Infertility Part 15: Final Diagnosis

Previous: Infertility Part 14: Money Stress

As I wrote in Infertility #12: Urologist, I had already seen a regular urologist for an initial referral, a physical exam, and then a test called a Karyotype.

With the Karyotype, I had my genetics tested to see if I was possibly born with an additional chromosome or if any had odd shapes or sizes, or possibly if I was missing any whole chromosomes. It also would diagnose something like Kleinfelter syndrome.

This test took about 10 weeks for the results to come back which just felt like it was taking absolutely forever, especially since as I wrote in Infertility Part 13: Fertility Clinic!, our fertility clinic was waiting for these results in order to figure out what the next step would be.

The results came in negative, which left me confused and uncertain what would happen next. It also left me frustrated that I still didn’t have a diagnosis for what was wrong with me.

Once I had this non-answer, we were at least able to talk to the fertility doctor again, who got me an appointment with a Reproductive Urologist. This wait for this appointment took another 11 weeks.

When I spoke to this doctor for the first time, he told me that me having a biological child was his third goal. He told me that his goals were as follows:

1. To look after my own health first.
2. To find out if this would be something that could be passed down to a biological child.
3. To help figure out if there’s a way for me to have a biological child at all.

He then took time to explain to me what he could see from all my previous tests, something that had actually not happened until now. I was 14 months into my diagnosis and this was literally the first time that a doctor was taking time to explain all of my test results together as a full package. Not because the previous doctors were bad in any way, but I believe it’s because this reproductive urologist is much more specialized and he had the benefit of looking at all of my test results that had come from 3 different doctors before him.

He explained that he could tell my brain is producing the correct chemical to send a signal to my body to produce sperm. In fact my brain knows that something is wrong, because it is regularly producing an increased amount of LH (Luteinizing Hormone) in order to try and force my body to produce sperm. He explained that somewhere in the process, something was stopping the sperm from being produced. Occasionally this is a blockage, but that had already been ruled out previously (and he ruled it out a second time when I met with him in person).

The final step in this process (for me) was to have my genetics tested for a s second time, this time with a Y-Microdeletion test. This one checked to see if there was something missing within my Y chromosome specifically. If diagnosed with something from this test, it would finally give me an answer for why my body is not producing sperm.

It took another 9 weeks to get the results of the test, and that was only because I also had a physical exam with him as well, and he called to expedite the results so that he would have them when he saw me. This was the first time something had been expedited at all, and I really appreciated that I didn’t have to keep waiting after yet another appointment.

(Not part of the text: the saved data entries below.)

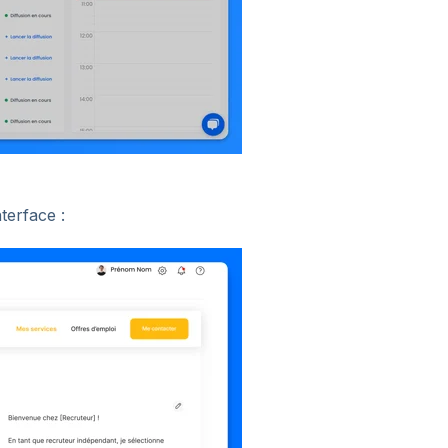
terface :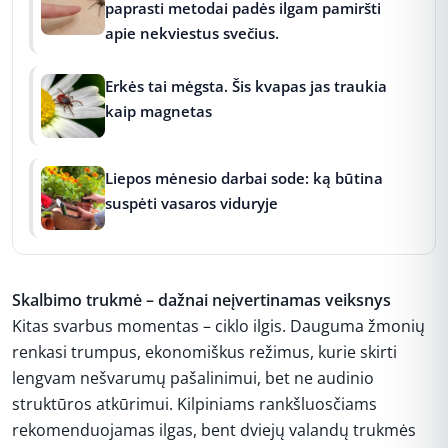
paprasti metodai padės ilgam pamiršti
apie nekviestus svečius.
Erkės tai mėgsta. Šis kvapas jas traukia
kaip magnetas
Liepos mėnesio darbai sode: ką būtina
suspėti vasaros viduryje
Skalbimo trukmė – dažnai neįvertinamas veiksnys
Kitas svarbus momentas – ciklo ilgis. Dauguma žmonių
renkasi trumpus, ekonomiškus režimus, kurie skirti
lengvam nešvarumų pašalinimui, bet ne audinio
struktūros atkūrimui. Kilpiniams rankšluosčiams
rekomenduojamas ilgas, bent dviejų valandų trukmės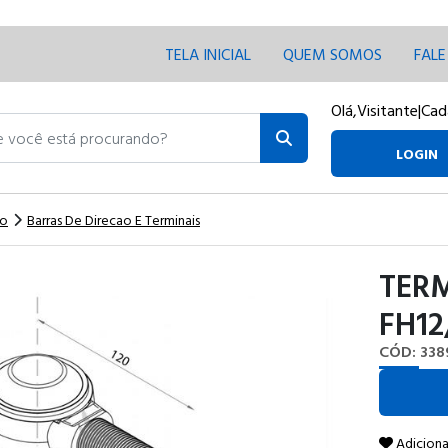
TELA INICIAL
QUEM SOMOS
FAL
Olá,
Visitante
|
Cad
ocê está procurando?
LOGIN
ao
Barras De Direcao E Terminais
TER
FH12
CÓD: 338
Adiciona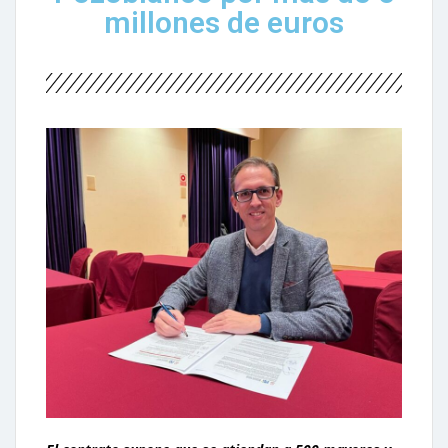
millones de euros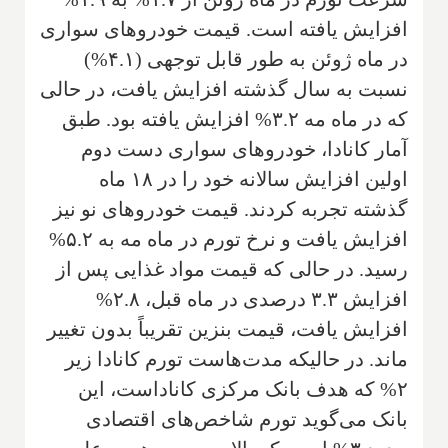
افزایش یافته است. قیمت خودروهای سواری
در ماه ژوئن به طور قابل توجهی (۴.۱%)
نسبت به سال گذشته افزایش یافت، در حالی
که در ماه مه ۳.۲% افزایش یافته بود. طبق
آمار کانادا، خودروهای سواری دست دوم
اولین افزایش سالانه خود را در ۱۸ ماه
گذشته تجربه کردند. قیمت خودروهای نو نیز
افزایش یافت و نرخ تورم در ماه مه به ۵.۲%
رسید. در حالی که قیمت مواد غذایی پس از
افزایش ۳.۳ درصدی در ماه قبل، ۲.۸%
افزایش یافت، قیمت بنزین تقریباً بدون تغییر
ماند. در حالیکه مدت‌هاست تورم کانادا زیر
۲% که هدف بانک مرکزی کاناداست، این
بانک می‌گوید تورم شاخص‌های اقتصادی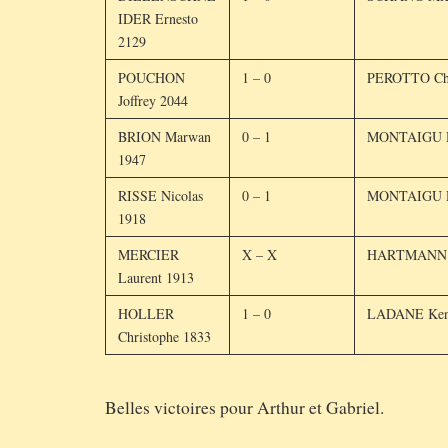
IDER Ernesto
2129
POUCHON
1 – 0
PEROTTO Chr
Joffrey 2044
BRION Marwan
0 – 1
MONTAIGU D
1947
RISSE Nicolas
0 – 1
MONTAIGU D
1918
MERCIER
X – X
HARTMANN D
Laurent 1913
HOLLER
1 – 0
LADANE Ken
Christophe 1833
Belles victoires pour Arthur et Gabriel.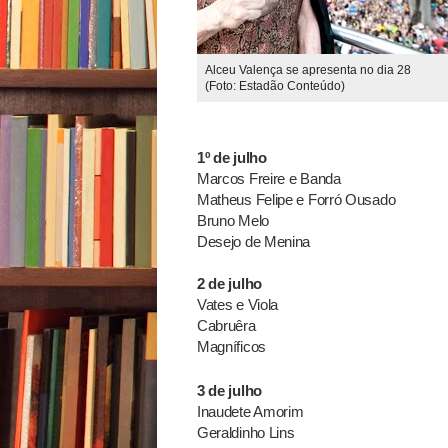
Alceu Valença se apresenta no dia 28
(Foto: Estadão Conteúdo)
1º de julho
Marcos Freire e Banda
Matheus Felipe e Forró Ousado
Bruno Melo
Desejo de Menina
2 de julho
Vates e Viola
Cabruêra
Magníficos
3 de julho
Inaudete Amorim
Geraldinho Lins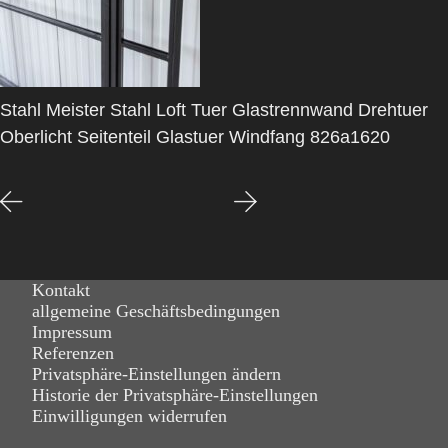
Stahl Meister Stahl Loft Tuer Glastrennwand Drehtuer
Oberlicht Seitenteil Glastuer Windfang 826a1620
Kontakt
allgemeine Geschäftsbedingungen
Impressum
Referenzen
Privatsphäre-Einstellungen ändern
Historie der Privatsphäre-Einstellungen
Einwilligungen widerrufen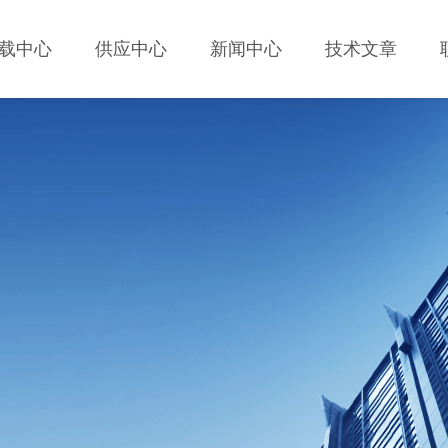
载中心
供应中心
新闻中心
技术文章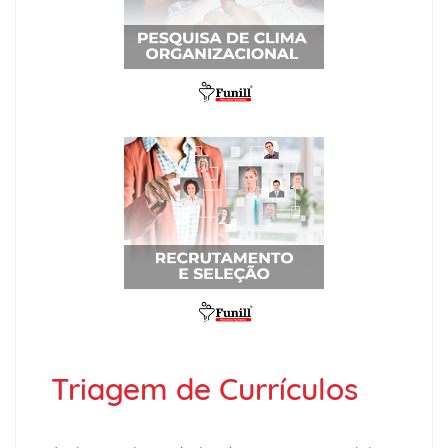
Triagem de Currículos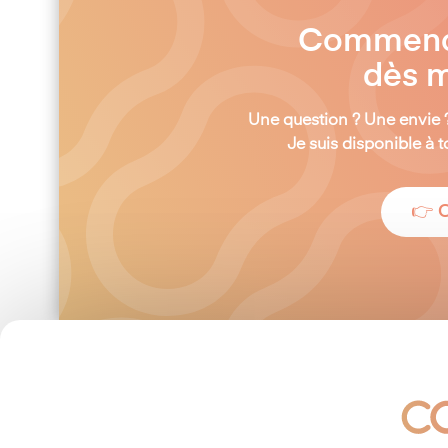
Commençon
dès m
Une question ? Une envie 
Je suis disponible à
👉 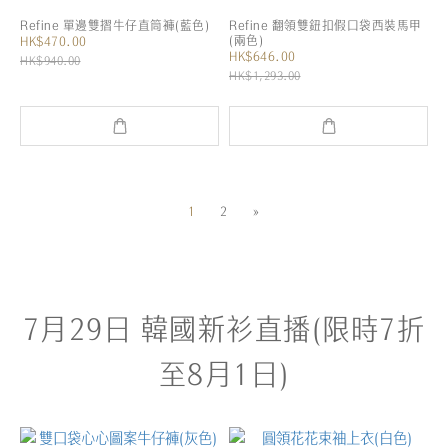
Refine 單邊雙摺牛仔直筒褲(藍色)
Refine 翻領雙鈕扣假口袋西裝馬甲
(兩色)
HK$470.00
HK$646.00
HK$940.00
HK$1,293.00
1
2
»
7月29日 韓國新衫直播(限時7折
至8月1日)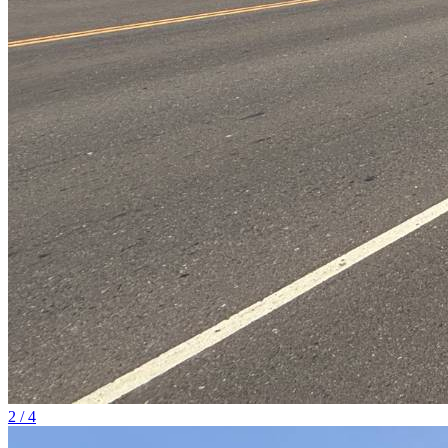
2 / 4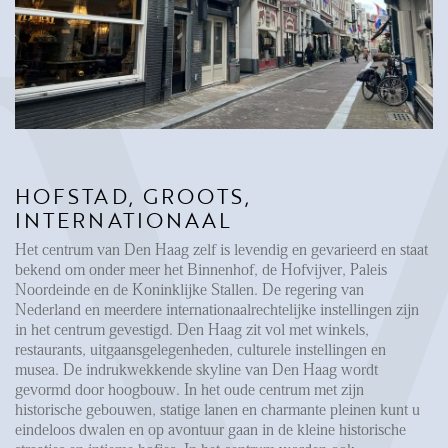
FAQ
Reviews
Werken bij
CONTACT
Den Haag
HOFSTAD, GROOTS,
Hillegersberg
INTERNATIONAAL
Rotterdam
Het centrum van Den Haag zelf is levendig en gevarieerd en staat
bekend om onder meer het Binnenhof, de Hofvijver, Paleis
Noordeinde en de Koninklijke Stallen. De regering van
Nederland en meerdere internationaalrechtelijke instellingen zijn
in het centrum gevestigd. Den Haag zit vol met winkels,
restaurants, uitgaansgelegenheden, culturele instellingen en
musea. De indrukwekkende skyline van Den Haag wordt
gevormd door hoogbouw. In het oude centrum met zijn
historische gebouwen, statige lanen en charmante pleinen kunt u
eindeloos dwalen en op avontuur gaan in de kleine historische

The Y-Microdeletion was negative.

So what does this mean? Well basically it means that my final diagnosis is that my body never actually began to develop sperm for unknown reasons. It just sorta is what it is and I am incapable of producing a biological child. You’d think this might make me frustrated or sad or confused, but oddly it did the opposite for me.

This means I didn’t do it to myself. It had nothing to do with weight and there’s nothing I could have done 8 years ago when I first wondered about my fertility status. In fact, he told me that I have been this way since birth. There’s nothing wrong with my genetics in a disease/syndrome/long term health problem sort of way. I just….pulled the short straw.

Honestly it’s not so bad. I’m reasonably happy to have these results and know that there’s nothing I could have changed. I no longer have to wonder “What if” about this element of my life.

I also don’t need to entertain the possibility of surgery, which is something that many men go through for a variety of reasons. Not needing surgery and having no long term health defects to worry about are both wonderful things in my eyes.

From my first appointment with my family doctor to my final appointment with the specialist, it took 16 months for me to be solidly diagnosed.

But…getting this diagnosis also meant that we could finally move forward with the process of getting donor sperm.